• What is expected
From the data below, tally each line that has "format" in it, then give that tally without comment.

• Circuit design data
Content starts

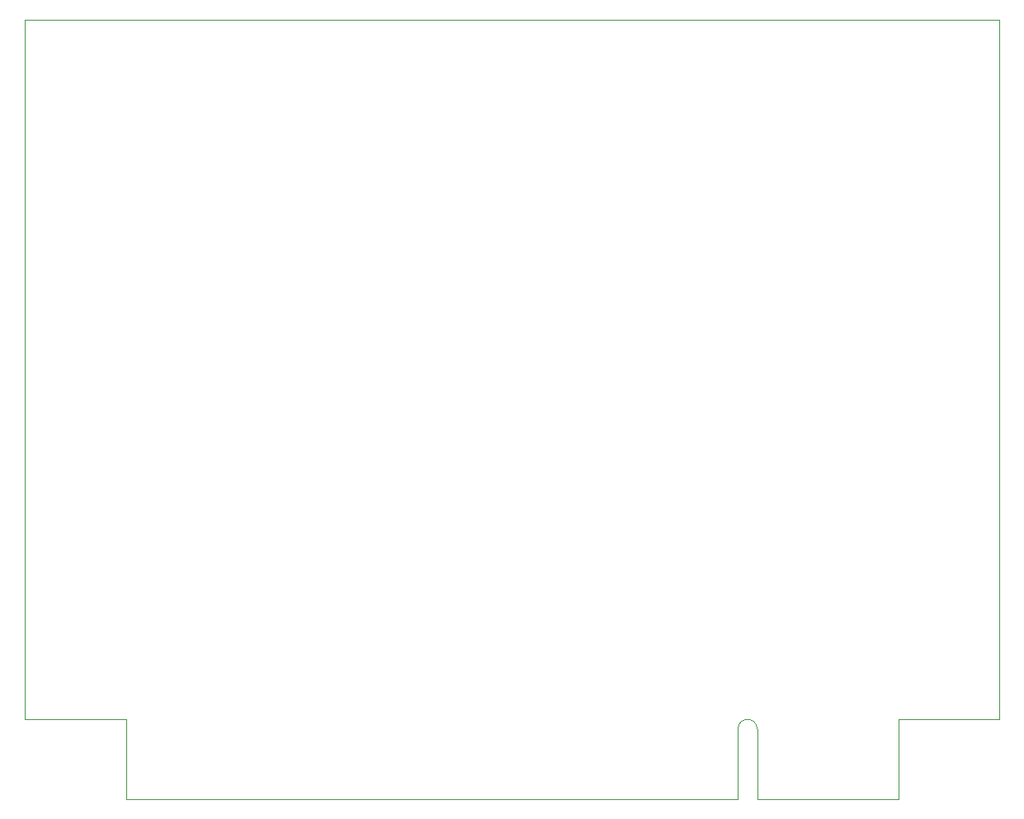
<source format=gm1>
G04 #@! TF.GenerationSoftware,KiCad,Pcbnew,(5.1.8)-1*
G04 #@! TF.CreationDate,2022-01-11T15:46:06-08:00*
G04 #@! TF.ProjectId,GPRModule,4750524d-6f64-4756-9c65-2e6b69636164,1.3*
G04 #@! TF.SameCoordinates,Original*
G04 #@! TF.FileFunction,Profile,NP*
%FSLAX46Y46*%
G04 Gerber Fmt 4.6, Leading zero omitted, Abs format (unit mm)*
G04 Created by KiCad (PCBNEW (5.1.8)-1) date 2022-01-11 15:46:06*
%MOMM*%
%LPD*%
G01*
G04 APERTURE LIST*
G04 #@! TA.AperFunction,Profile*
%ADD10C,0.100000*%
G04 #@! TD*
G04 APERTURE END LIST*
D10*
X164960000Y-130310000D02*
G75*
G02*
X166920000Y-130310000I980000J0D01*
G01*
X166920000Y-137500000D02*
X166920000Y-130310000D01*
X164966000Y-137500000D02*
X164960000Y-130310000D01*
X181410000Y-137500000D02*
X181410000Y-129330000D01*
X102160000Y-137500000D02*
X102160000Y-129330000D01*
X181410000Y-137500000D02*
X166920000Y-137500000D01*
X164966000Y-137500000D02*
X102160000Y-137500000D01*
X102160000Y-129330000D02*
X91790000Y-129330000D01*
X91800000Y-57500000D02*
X191800000Y-57500000D01*
X91790000Y-129330000D02*
X91800000Y-57500000D01*
X191780000Y-129330000D02*
X181410000Y-129330000D01*
X191800000Y-57500000D02*
X191780000Y-129330000D01*
M02*

</source>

Content ends

• Exercise output
2